What you are asked to do
In the records below, begin at the line that has "AI and analytics" and stop after the line that has "me at laprasad20@gmail.com"; quote those lines verbatim and nothing more.
========================================
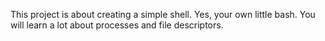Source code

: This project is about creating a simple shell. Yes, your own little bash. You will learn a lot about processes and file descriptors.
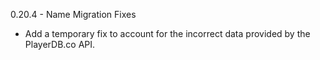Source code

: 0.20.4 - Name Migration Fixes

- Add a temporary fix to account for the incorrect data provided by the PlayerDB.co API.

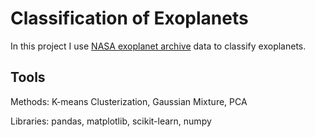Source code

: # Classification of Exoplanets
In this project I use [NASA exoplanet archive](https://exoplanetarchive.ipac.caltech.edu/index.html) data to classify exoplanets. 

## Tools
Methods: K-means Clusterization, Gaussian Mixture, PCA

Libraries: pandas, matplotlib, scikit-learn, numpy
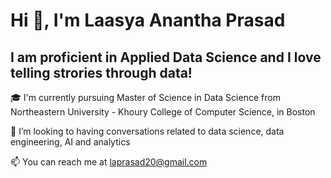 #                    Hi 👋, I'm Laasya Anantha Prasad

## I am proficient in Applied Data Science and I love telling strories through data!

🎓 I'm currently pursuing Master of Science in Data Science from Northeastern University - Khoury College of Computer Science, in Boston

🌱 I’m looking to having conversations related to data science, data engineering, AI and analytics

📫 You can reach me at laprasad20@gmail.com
========================================
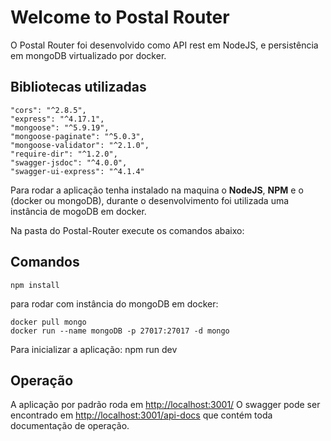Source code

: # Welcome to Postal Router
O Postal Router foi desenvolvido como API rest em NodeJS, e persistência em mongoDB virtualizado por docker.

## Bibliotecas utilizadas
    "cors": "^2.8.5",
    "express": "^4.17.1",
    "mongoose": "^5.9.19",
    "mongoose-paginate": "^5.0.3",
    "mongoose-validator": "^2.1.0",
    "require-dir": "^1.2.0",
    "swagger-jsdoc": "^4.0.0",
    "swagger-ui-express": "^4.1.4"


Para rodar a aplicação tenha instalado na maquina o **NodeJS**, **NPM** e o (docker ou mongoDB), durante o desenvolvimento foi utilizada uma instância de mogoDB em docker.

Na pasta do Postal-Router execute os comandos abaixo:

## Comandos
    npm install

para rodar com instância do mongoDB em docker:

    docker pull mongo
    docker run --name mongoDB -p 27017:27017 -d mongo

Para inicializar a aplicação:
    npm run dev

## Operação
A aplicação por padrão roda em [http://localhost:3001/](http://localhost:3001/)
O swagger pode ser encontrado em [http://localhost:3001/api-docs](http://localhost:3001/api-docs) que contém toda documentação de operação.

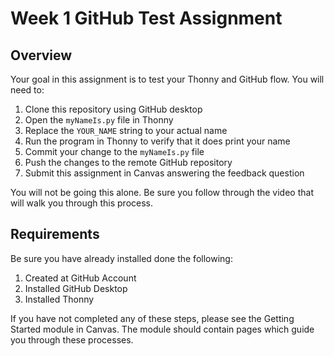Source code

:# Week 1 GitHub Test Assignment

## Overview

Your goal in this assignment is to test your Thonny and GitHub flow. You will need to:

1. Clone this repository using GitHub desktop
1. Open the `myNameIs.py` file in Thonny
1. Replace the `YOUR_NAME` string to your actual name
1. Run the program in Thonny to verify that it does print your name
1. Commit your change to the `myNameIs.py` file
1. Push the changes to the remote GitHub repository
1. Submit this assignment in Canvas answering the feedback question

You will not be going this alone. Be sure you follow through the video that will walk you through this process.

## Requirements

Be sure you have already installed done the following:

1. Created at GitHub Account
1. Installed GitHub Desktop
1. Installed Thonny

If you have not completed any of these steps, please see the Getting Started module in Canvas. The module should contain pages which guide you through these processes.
========================================
Solution to the problem
🌱 I’m looking to having conversations related to data science, data engineering, AI and analytics

📫 You can reach me at laprasad20@gmail.com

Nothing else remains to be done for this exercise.